You have to use torch.utils.data.DataLoader to load the dataset.

import torch
from torch.utils.data import DataLoader

# Prepare the dataset
train_loader = DataLoader(train_dataset, batch_size=512, shuffle=True)
val_loader = DataLoader(val_dataset, batch_size=512, shuffle=False)
test_loader = DataLoader(test_dataset, batch_size=512, shuffle=False)

# Check the type of the dataloader
print(type(train_loader))  # <class 'torch.utils.data.dataloader.DataLoader'>

1. Create a classifier

You can create a classifier with the build_classifier function.

The build_classifier function returns a tisc.Classifier object.

A Classifier object contains the model, the optimizer, the loss function, and the training and evaluation methods.

When you create a classifier, you have to pass the following arguments:

  • model_name: The name of the model. The model should be one of the supported models. (e.g., 'LSTM', 'BiLSTM', 'Transformer')
  • timestep: The number of timesteps in the time series data.
  • dimentions: The number of dimentions in each timestep.
  • num_classes: The number of classes in the dataset.
import tisc

# Create a classifier
classifier = tisc.build_classifier(model_name='LSTM',
                                   timestep=20,
                                   dimentions=100,
                                   num_classes=10)

# Check the type of the classifier
print(type(classifier))  # <class 'tisc.Classifier'>

2. Train the classifier

You can train the classifier with the train method.

The train method requires the following arguments:

  • epochs: The number of epochs to train the classifier.
  • train_loader: The dataloader for the training dataset.

you can pass val_loader to train the classifier with validation.

classifier.train(train_loader, epochs=100)

# If the `val_loader` argument is passed, you can train the classifier with validation.
classifier.train(train_loader, val_loader=val_loader, epochs=100)

3. Evaluate the classifier

You can evaluate the classifier with the evaluate method.

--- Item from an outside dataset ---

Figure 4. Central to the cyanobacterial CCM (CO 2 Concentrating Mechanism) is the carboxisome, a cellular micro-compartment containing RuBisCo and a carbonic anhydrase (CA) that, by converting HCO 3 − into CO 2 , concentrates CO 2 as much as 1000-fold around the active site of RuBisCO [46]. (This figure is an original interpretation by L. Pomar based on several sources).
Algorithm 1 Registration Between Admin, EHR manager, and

The evaluate method requires the following arguments:

  • test_loader: The dataloader for the test dataset.

The evaluate method can return the classification report and the confusion matrix if you pass the return_report and return_confusion_matrix arguments as True.

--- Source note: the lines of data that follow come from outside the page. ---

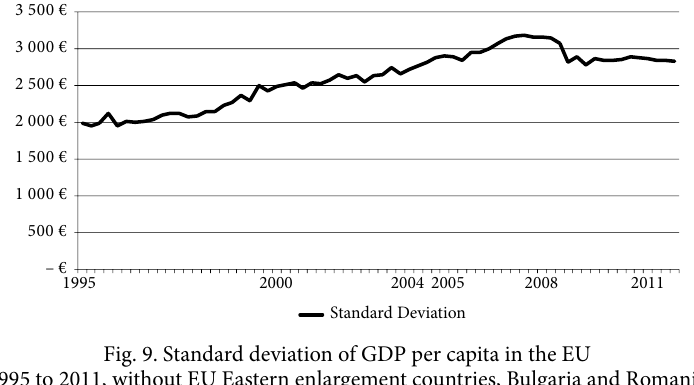
Fig. 9. Standard deviation of GDP per capita in the EU (1995 to 2011, without EU Eastern enlargement countries, Bulgaria and Romania) Source : own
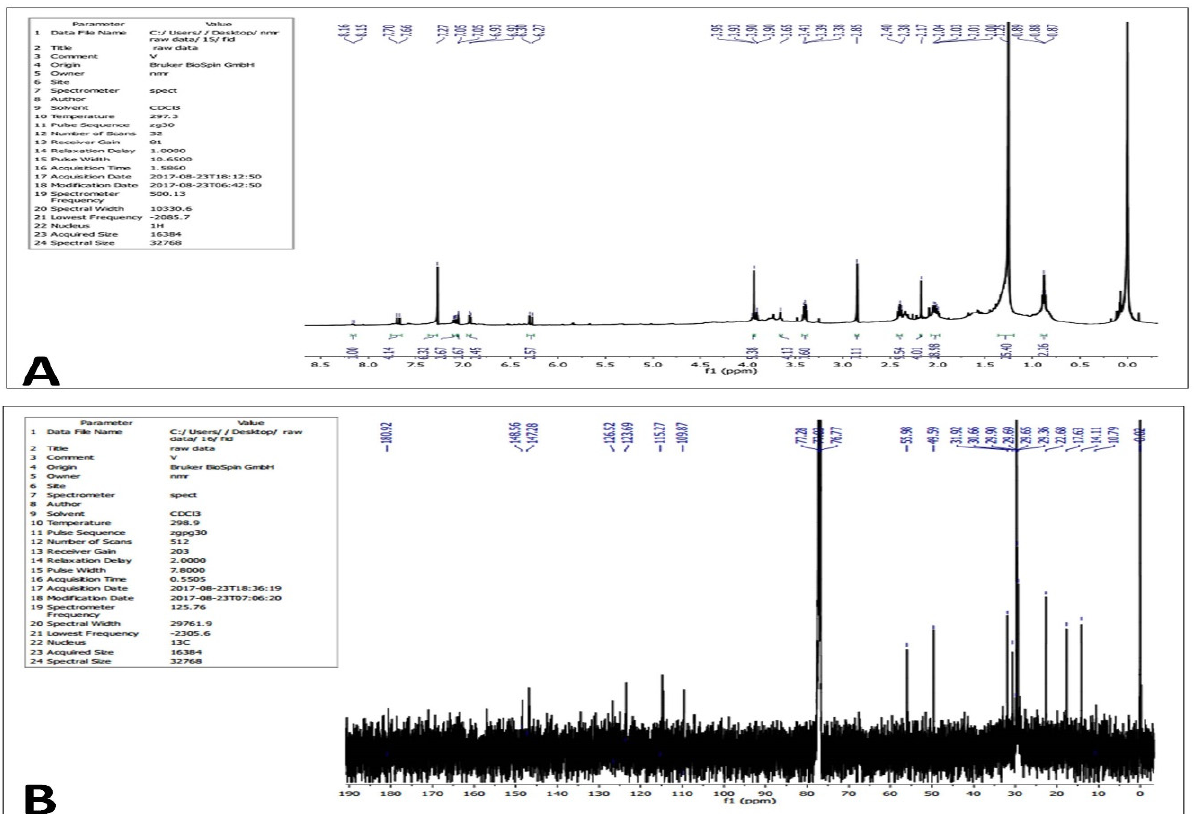
Figure 8. 1 HNMR ( A ) and 13 CNMR ( B ) spectrum of the purified compound from the extracts of Leucas indica flowers.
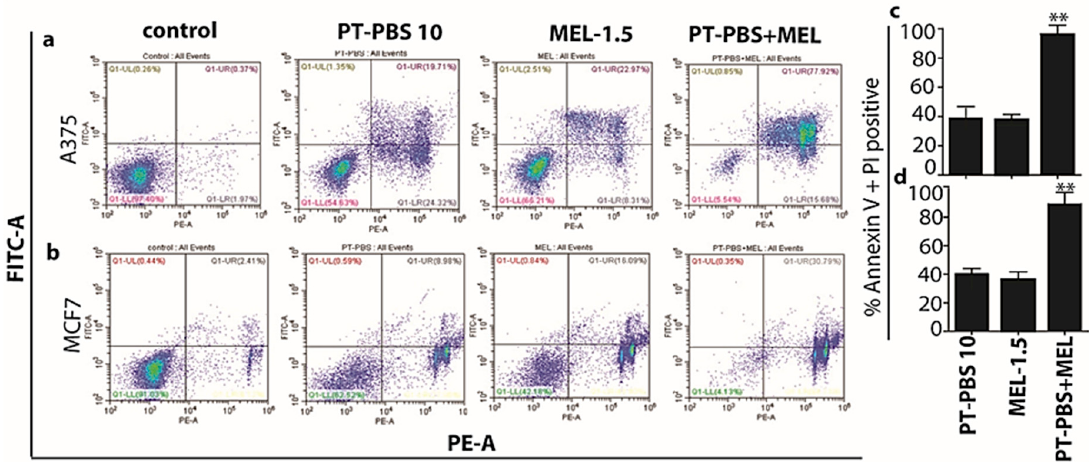
Figure 5. Flow cytometry analysis of the ( a ) A375 and ( b ) MCF7 untreated control cells, or treated with PT-PBS 10, MEL-1.5, and combined treatment (PT-PBS 10 and MEL-1.5). Percentage of cell death in ( c ) A375 and ( d ) MCF7 upon treatment with PT-PBS 10, MEL-1.5 and in combination. All values are expressed as mean ± SD; ** = p ≤ 0.01.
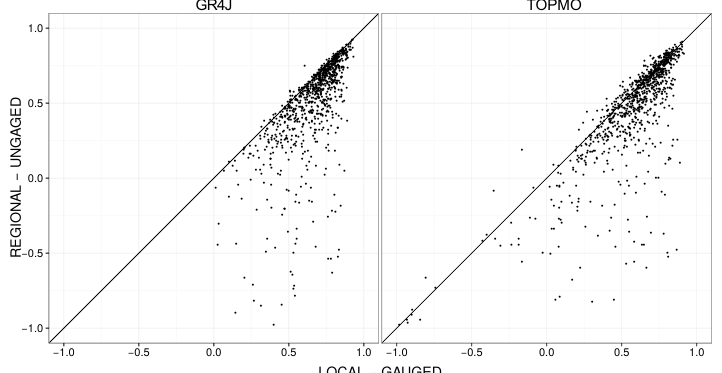
Figure 3. Impact of the regionalisation scheme on deterministic performance, as quantified by the bounded C2M efficiency criterion. Note that in a very few cases, the performance obtained with the regionalisation scheme is better than the performance obtained with calibration. This is possible because of the output averaging option used by the regionalisation scheme.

If with_best_model argument is True, the classifier will use the best model that marked the best result about the model saving strategy.

classifier.evaluate(test_loader,
                    return_report=True,
                    return_confusion_matrix=True,
                    with_best_model=True)

Supported models

The models that can be used in version 0.1.0:

  • LSTM
  • BiLSTM
  • Transformer

and more! (More models will be added.)